→ Consignes
#1 Indiquez si chacune des affirmations suivantes concorde avec le texte sur les inondations de Valence. Répondez par oui ou par non en citant les mots décisifs du texte. (a) Les inondations sont survenues le 29 octobre. (b) Le texte attribue le désastre à trois causes non naturelles. (c) La motorisation généralisée de la population suburbaine découle de la suburbanisation de la périphérie agricole.
#2 Reprenez le texte sur les inondations de Valence à la suite de sa dernière phrase et poursuivez-le dans le même ton.

Le désastre causé par les inondations provoquées par la « goutte froide » du 29 octobre dernier, en particulier dans la partie sud de l’aire métropolitaine de Valence, n’a rien de naturel. Dans la genèse et le développement de la plus grande catastrophe de la région, quatre causes non naturelles ont convergé, qui sont étroitement liées aux modes de vie, de travail et d’administration des affaires publiques en régime capitaliste. La première, d’origine industrielle, est le réchauffement climatique généré par l’émission de gaz à effet de serre par les usines, les systèmes de chauffage et les véhicules, provoquant des phénomènes météorologiques extrêmes tels que la DANA [depresion aislada en niveles alto : dépression isolée à des niveaux élevés]. La deuxième, de nature politique, est l’incompétence coupable des administrations de l’État et des Régions, dont la passivité et la négligence irresponsables pourraient être qualifiées au sens juridique d’homicides. La troisième, de nature économique et sociale, est la suburbanisation complète de la périphérie agricole de la ville de Valence, c’est-à-dire la conversion des municipalités de la Huerta [Horta en catalan] en une grande banlieue-dortoir et en une zone polygonale logistique, commerciale et industrielle. La quatrième, conséquence de la précédente, est la motorisation généralisée de la population suburbaine, forcée par la séparation nette que le développement forcené a établie entre les lieux de travail et les lieux de résidence.

Le réchauffement climatique, produit de la combustion colossale d’énergies fossiles par l’activité industrielle et la circulation, a été baptisé « changement climatique » par les dirigeants pour masquer sa nature économique. L’habillage écologique qui a mis en scène l’apparente opposition des élites à la hausse globale des températures a promu un capitalisme « vert », dont le principal effet est d’en avoir très peu sur les couronnes des métropoles. Celles-ci, façonnées par un urbanisme sauvage et la mise en place d’infrastructures routières en tenaille, rendent dérisoires les mesures de « décarbonation » les plus puériles (bornes de recharge électrique, aménagements paysagers, usage du vélo, etc.). Quelle « durabilité » peut-il y avoir dans ces espaces métropolitains essentiellement non durables ?

→ Données fournies
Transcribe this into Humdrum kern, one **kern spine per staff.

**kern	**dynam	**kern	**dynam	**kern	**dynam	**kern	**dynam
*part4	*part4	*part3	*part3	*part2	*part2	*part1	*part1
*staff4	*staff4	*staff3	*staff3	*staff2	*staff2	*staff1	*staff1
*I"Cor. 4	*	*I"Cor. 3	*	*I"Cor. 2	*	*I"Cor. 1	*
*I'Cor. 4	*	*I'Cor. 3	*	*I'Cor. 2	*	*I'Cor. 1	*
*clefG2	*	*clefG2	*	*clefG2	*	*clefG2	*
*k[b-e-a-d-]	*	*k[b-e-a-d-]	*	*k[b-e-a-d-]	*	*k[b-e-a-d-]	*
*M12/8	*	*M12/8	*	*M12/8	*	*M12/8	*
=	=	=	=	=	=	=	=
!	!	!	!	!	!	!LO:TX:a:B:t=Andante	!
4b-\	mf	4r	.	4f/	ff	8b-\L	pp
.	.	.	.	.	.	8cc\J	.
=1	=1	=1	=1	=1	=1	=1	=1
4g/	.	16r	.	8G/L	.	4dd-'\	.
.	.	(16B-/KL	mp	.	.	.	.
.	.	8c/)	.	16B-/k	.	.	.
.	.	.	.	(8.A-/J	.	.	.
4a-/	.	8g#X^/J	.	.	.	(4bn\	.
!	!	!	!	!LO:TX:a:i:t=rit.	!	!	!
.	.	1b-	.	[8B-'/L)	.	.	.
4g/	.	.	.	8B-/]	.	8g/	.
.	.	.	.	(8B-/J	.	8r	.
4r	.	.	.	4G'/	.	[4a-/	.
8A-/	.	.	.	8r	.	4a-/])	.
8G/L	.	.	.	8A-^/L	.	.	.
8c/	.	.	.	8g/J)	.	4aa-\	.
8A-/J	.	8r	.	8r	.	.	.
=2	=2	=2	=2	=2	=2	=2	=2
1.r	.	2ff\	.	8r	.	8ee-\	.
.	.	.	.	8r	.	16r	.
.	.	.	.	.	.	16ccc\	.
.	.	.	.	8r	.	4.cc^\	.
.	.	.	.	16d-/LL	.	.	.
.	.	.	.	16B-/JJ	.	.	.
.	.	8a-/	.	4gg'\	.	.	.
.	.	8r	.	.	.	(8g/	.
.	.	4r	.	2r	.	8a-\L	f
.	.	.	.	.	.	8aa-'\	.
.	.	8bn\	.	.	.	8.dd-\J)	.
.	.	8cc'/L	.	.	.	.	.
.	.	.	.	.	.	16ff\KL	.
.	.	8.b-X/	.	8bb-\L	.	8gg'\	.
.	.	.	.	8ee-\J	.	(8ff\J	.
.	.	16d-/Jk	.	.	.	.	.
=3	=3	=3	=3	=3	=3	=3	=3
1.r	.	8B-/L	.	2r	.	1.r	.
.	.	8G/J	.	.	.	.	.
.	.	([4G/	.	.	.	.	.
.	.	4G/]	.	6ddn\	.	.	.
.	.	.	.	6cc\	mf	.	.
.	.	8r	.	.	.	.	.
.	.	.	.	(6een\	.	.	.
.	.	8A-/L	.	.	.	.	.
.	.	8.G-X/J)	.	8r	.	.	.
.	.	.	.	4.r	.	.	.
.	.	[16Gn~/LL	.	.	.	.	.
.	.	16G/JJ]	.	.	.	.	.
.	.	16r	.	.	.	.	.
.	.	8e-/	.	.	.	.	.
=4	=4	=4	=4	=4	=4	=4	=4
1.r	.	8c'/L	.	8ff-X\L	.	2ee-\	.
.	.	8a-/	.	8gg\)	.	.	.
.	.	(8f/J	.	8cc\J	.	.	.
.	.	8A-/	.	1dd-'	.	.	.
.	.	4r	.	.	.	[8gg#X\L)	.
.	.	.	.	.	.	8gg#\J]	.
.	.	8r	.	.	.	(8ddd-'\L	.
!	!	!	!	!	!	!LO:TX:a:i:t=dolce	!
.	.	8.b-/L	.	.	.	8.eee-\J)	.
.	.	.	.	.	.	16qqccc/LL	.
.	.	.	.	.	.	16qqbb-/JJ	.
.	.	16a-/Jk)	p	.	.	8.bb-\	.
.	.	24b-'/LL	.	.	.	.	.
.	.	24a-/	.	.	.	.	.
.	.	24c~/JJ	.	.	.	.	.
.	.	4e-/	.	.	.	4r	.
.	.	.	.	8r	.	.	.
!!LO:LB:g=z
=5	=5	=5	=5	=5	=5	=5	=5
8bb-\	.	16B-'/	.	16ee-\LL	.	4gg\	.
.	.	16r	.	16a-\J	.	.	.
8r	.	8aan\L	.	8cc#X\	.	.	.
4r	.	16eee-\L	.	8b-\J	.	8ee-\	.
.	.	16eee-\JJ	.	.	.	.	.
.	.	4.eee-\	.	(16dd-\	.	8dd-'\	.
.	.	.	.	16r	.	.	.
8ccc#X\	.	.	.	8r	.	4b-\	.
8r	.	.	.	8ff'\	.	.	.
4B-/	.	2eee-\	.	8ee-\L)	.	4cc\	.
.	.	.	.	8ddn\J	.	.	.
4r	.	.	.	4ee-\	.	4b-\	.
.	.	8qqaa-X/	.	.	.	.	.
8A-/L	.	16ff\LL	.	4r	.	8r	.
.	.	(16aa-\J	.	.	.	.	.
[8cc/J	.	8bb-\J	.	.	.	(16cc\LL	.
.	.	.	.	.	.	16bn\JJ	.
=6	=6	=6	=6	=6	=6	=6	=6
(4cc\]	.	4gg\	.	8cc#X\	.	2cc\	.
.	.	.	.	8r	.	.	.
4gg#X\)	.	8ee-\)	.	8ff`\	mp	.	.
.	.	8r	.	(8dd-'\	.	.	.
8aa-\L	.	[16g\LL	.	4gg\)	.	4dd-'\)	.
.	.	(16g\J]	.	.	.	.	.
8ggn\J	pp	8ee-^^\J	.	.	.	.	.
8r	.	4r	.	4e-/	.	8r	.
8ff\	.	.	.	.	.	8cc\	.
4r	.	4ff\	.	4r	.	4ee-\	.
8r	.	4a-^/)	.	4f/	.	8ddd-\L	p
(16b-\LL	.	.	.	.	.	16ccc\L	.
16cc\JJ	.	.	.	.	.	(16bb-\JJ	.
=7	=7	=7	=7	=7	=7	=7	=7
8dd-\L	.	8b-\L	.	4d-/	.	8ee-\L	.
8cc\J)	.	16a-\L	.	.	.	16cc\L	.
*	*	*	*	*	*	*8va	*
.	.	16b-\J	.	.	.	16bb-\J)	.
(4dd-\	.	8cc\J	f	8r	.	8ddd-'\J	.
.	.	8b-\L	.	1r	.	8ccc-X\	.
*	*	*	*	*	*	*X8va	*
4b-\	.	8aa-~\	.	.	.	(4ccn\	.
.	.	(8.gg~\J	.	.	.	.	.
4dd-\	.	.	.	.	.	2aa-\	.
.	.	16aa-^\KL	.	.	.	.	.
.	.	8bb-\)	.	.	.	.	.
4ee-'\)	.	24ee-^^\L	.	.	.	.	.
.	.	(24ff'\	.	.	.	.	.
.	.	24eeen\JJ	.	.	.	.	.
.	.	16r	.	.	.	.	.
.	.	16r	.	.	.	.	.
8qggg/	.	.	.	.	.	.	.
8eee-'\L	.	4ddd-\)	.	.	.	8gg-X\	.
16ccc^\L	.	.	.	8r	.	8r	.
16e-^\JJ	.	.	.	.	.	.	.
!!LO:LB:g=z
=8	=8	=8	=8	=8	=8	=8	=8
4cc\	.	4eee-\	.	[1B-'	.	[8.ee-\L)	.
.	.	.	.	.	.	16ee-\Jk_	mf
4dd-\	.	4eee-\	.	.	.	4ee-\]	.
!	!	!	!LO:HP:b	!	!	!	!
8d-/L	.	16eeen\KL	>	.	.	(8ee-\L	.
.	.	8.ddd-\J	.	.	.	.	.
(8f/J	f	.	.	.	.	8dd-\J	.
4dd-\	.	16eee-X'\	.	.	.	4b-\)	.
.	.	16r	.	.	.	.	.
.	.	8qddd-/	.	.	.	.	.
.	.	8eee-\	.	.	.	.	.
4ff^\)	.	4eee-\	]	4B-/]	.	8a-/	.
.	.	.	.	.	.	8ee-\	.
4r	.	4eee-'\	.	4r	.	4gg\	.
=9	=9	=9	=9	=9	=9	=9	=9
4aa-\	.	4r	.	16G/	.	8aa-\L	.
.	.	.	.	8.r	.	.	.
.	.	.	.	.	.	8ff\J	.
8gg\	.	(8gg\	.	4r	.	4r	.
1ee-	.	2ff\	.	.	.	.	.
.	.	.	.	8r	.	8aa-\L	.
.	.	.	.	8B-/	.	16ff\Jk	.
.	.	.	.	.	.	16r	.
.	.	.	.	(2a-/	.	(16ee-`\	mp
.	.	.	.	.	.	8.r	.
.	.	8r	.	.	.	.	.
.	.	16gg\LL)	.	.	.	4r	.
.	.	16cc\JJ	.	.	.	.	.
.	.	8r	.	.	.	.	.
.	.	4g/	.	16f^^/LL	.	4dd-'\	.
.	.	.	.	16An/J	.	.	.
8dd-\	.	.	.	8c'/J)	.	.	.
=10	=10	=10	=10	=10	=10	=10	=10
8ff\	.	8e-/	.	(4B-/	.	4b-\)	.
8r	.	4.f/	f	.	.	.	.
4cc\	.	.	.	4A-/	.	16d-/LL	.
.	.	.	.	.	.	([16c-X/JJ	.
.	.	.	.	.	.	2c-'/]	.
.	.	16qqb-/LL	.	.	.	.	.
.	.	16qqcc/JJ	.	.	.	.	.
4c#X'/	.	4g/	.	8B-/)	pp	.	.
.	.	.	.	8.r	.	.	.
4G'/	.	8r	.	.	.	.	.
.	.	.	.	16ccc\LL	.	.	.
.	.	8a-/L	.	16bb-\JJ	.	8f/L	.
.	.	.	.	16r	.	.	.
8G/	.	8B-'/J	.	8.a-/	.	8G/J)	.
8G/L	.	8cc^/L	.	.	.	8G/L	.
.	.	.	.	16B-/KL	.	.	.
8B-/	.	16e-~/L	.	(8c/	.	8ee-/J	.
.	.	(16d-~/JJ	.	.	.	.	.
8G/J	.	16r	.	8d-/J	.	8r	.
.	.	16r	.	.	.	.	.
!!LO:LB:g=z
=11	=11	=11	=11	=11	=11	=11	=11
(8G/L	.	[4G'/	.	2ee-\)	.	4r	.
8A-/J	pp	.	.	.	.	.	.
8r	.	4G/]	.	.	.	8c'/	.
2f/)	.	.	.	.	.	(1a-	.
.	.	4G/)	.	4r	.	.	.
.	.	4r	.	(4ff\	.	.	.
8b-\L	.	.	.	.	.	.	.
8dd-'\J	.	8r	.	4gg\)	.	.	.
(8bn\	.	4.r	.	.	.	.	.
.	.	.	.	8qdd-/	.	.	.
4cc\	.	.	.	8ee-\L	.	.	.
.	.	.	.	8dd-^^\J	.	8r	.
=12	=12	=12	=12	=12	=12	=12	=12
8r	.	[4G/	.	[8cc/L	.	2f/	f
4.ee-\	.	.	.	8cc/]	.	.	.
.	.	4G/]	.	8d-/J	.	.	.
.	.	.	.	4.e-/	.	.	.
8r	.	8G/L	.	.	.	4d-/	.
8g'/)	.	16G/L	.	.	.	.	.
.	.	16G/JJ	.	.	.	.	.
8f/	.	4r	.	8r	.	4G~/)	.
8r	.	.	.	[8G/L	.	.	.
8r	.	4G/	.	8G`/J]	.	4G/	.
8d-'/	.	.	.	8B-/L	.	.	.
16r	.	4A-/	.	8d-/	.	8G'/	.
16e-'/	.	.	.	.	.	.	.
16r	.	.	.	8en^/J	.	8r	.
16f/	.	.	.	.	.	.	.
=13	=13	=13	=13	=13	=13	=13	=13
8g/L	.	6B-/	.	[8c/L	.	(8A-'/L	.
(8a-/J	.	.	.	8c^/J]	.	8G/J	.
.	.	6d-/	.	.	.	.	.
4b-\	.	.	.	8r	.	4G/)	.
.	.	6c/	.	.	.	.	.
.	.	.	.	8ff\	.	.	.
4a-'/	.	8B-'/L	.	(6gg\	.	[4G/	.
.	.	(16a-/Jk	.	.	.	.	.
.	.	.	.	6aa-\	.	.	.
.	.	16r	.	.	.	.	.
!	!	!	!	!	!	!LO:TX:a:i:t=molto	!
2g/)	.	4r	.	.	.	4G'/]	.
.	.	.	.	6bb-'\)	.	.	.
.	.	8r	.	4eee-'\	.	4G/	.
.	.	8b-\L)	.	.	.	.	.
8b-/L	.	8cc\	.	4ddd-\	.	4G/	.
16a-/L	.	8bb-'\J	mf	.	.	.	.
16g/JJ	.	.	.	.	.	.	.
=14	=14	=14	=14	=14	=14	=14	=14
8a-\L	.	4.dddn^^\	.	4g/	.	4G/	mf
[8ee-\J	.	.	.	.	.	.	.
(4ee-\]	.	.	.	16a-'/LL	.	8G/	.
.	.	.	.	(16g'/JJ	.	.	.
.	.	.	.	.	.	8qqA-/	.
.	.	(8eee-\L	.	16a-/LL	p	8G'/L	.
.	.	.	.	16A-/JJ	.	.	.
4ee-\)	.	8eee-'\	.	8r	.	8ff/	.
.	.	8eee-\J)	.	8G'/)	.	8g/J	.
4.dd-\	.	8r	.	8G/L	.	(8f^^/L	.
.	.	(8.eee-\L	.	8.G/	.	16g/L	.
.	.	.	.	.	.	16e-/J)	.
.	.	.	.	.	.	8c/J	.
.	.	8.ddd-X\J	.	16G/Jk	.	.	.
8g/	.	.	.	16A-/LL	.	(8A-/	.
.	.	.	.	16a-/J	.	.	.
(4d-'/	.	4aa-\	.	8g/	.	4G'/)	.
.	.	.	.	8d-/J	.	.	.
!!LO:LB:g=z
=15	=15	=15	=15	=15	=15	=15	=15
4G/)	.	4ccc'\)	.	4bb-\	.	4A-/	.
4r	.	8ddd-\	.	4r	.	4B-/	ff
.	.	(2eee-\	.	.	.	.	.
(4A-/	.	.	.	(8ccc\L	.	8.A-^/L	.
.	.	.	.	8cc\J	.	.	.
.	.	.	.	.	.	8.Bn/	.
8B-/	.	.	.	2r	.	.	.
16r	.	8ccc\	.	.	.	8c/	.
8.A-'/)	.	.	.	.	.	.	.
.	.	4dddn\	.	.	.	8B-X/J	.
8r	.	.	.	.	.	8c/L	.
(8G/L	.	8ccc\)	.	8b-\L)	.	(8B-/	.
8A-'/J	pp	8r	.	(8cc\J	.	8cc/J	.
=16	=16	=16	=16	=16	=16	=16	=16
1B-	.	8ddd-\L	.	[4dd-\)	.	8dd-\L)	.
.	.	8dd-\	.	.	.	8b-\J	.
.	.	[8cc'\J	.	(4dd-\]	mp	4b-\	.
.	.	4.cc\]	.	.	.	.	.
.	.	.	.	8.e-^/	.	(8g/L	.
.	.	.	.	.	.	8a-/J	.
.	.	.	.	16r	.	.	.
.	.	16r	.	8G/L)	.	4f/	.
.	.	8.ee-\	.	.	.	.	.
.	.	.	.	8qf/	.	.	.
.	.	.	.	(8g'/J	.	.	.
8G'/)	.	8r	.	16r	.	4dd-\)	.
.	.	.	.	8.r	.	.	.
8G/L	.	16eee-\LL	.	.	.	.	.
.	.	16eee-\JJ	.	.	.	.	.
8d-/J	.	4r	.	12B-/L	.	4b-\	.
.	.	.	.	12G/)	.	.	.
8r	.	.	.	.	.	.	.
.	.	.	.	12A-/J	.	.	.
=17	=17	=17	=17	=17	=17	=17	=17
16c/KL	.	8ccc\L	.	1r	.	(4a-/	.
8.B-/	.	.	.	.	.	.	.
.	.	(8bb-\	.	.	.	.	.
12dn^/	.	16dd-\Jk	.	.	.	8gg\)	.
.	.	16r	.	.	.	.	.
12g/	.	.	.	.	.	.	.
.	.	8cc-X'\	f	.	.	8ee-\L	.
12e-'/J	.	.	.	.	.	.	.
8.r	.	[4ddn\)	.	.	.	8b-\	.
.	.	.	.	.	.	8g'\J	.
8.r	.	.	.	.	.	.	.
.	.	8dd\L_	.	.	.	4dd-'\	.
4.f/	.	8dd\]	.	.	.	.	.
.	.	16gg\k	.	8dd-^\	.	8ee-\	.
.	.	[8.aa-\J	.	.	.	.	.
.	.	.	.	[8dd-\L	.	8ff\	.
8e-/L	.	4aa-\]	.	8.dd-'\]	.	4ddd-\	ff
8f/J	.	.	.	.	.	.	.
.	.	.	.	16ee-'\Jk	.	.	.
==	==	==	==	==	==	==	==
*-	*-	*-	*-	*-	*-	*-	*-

→ Réponses numérotées
#1
(a) Oui : « du 29 octobre dernier ».
(b) Non : « quatre causes non naturelles ont convergé ».
(c) Oui : « La quatrième, conséquence de la précédente, est la motorisation généralisée de la population suburbaine ».

#2
La racaille dirigeante et la classe politique en général ne sont pas absolument inaptes et ineptes dans tous les domaines ; bien au contraire, elles font montre d’une grande réactivité et d’une remarquable inventivité quand cela concerne leurs propres intérêts, lesquels sont bien loin des intérêts des personnes qu’elles administrent

(…)

« Seul le peuple peut sauver le peuple » est le slogan spontané qui s’est imposé dès le début de la tragédie. L’absence totale de réponse administrative a été heureusement compensée par la présence de milliers de volontaires venus de toute l’Espagne pour accomplir les tâches les plus urgentes : nettoyer la boue et les affaires souillées, renflouer les locaux, s’occuper des personnes âgées et des malades, distribuer de l’eau et de la nourriture… Des adolescents de la capitale, des enseignants, des voisins sinistrés, des cuisiniers, des pompiers, des médecins, des infirmières, des mécaniciens, des paysans ont improvisé des groupes de travail, des cantines, des pharmacies mobiles, des points de distribution, des logements et même un hôpital de campagne pour répondre aux urgences du moment. Quand l’État a failli, quand la racaille bureaucratique qui prend les mauvaises décisions se cherche des excuses, quand les fausses nouvelles inondent, à leur tour, les réseaux sociaux, la société civile émerge. De nombreux volontaires, sans autre motivation que la solidarité et l’empathie avec les victimes se sont mis à la tâche
Pendant les cinq premiers jours, les naufragés ont survécu sans autre aide que celle-là. Cela nous amène à penser qu’à partir du moment où les gens s’organisent et se libèrent des obstacles et ce d’autant plus dans des conditions moins extrêmes, l’État et la classe politique sont superflus. Personne n’en a vraiment besoin. L’horreur, l’inhumanité et la politique bidon vont de pair.